╭──

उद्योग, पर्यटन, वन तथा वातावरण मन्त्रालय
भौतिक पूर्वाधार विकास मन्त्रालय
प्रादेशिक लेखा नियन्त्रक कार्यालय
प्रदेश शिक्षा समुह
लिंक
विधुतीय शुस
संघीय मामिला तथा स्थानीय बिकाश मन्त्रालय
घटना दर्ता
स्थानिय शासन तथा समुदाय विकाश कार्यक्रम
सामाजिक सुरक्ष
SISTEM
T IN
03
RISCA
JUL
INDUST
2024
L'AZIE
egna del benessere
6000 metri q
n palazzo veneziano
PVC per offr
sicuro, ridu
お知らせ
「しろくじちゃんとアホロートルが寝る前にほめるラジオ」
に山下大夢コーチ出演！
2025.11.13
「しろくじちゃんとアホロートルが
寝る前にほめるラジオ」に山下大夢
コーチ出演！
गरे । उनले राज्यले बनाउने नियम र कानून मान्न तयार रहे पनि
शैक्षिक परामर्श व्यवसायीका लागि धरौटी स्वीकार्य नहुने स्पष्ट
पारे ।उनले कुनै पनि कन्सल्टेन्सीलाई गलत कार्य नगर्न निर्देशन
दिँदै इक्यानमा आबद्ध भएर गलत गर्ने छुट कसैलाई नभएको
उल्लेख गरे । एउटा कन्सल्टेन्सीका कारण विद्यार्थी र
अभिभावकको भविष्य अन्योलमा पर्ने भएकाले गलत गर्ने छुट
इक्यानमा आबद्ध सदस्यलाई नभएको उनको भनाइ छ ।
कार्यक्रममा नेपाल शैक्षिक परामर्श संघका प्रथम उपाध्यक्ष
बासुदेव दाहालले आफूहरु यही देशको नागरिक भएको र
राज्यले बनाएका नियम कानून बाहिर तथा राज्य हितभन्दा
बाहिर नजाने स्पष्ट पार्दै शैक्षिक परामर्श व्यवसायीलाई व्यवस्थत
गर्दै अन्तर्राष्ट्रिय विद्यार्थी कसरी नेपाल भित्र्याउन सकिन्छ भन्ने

╰──
╭──

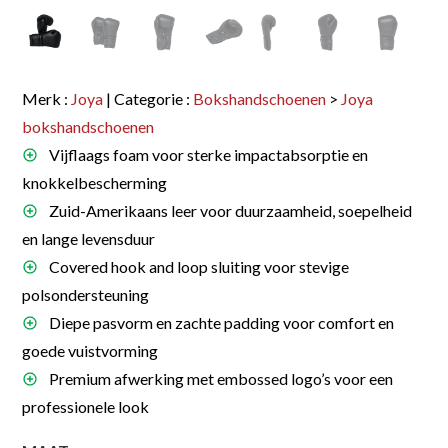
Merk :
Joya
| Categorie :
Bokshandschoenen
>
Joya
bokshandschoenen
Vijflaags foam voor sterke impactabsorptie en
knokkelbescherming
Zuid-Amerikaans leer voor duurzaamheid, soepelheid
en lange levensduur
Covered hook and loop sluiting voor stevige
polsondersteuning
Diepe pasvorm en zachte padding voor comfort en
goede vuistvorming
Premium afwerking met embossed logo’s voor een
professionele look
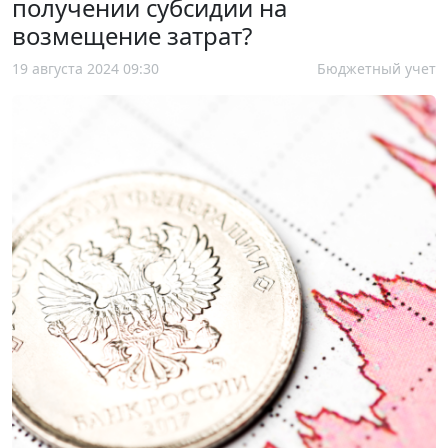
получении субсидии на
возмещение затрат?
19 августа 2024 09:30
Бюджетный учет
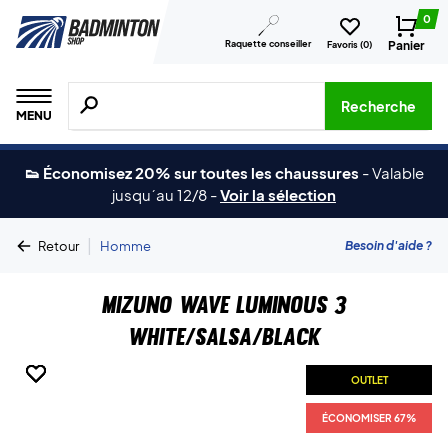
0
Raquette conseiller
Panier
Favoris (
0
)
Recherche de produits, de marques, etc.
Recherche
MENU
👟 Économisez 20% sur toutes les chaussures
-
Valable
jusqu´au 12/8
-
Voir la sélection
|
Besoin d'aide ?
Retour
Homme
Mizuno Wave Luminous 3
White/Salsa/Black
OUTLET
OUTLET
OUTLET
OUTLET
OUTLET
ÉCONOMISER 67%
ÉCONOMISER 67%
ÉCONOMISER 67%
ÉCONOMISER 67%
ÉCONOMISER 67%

╰──

## Exercise instructions
From the records above, reproduce exactly the lines from the one with "उद्योग, पर्यटन, वन तथा वातावरण मन्त्रालय" to the one with "गर्दै अन्तर्राष्ट्रिय विद्यार्थी", both included, and no others.

## Output for this task
उद्योग, पर्यटन, वन तथा वातावरण मन्त्रालय
भौतिक पूर्वाधार विकास मन्त्रालय
प्रादेशिक लेखा नियन्त्रक कार्यालय
प्रदेश शिक्षा समुह
लिंक
विधुतीय शुस
संघीय मामिला तथा स्थानीय बिकाश मन्त्रालय
घटना दर्ता
स्थानिय शासन तथा समुदाय विकाश कार्यक्रम
सामाजिक सुरक्ष
SISTEM
T IN
03
RISCA
JUL
INDUST
2024
L'AZIE
egna del benessere
6000 metri q
n palazzo veneziano
PVC per offr
sicuro, ridu
お知らせ
「しろくじちゃんとアホロートルが寝る前にほめるラジオ」
に山下大夢コーチ出演！
2025.11.13
「しろくじちゃんとアホロートルが
寝る前にほめるラジオ」に山下大夢
コーチ出演！
गरे । उनले राज्यले बनाउने नियम र कानून मान्न तयार रहे पनि
शैक्षिक परामर्श व्यवसायीका लागि धरौटी स्वीकार्य नहुने स्पष्ट
पारे ।उनले कुनै पनि कन्सल्टेन्सीलाई गलत कार्य नगर्न निर्देशन
दिँदै इक्यानमा आबद्ध भएर गलत गर्ने छुट कसैलाई नभएको
उल्लेख गरे । एउटा कन्सल्टेन्सीका कारण विद्यार्थी र
अभिभावकको भविष्य अन्योलमा पर्ने भएकाले गलत गर्ने छुट
इक्यानमा आबद्ध सदस्यलाई नभएको उनको भनाइ छ ।
कार्यक्रममा नेपाल शैक्षिक परामर्श संघका प्रथम उपाध्यक्ष
बासुदेव दाहालले आफूहरु यही देशको नागरिक भएको र
राज्यले बनाएका नियम कानून बाहिर तथा राज्य हितभन्दा
बाहिर नजाने स्पष्ट पार्दै शैक्षिक परामर्श व्यवसायीलाई व्यवस्थत
गर्दै अन्तर्राष्ट्रिय विद्यार्थी कसरी नेपाल भित्र्याउन सकिन्छ भन्ने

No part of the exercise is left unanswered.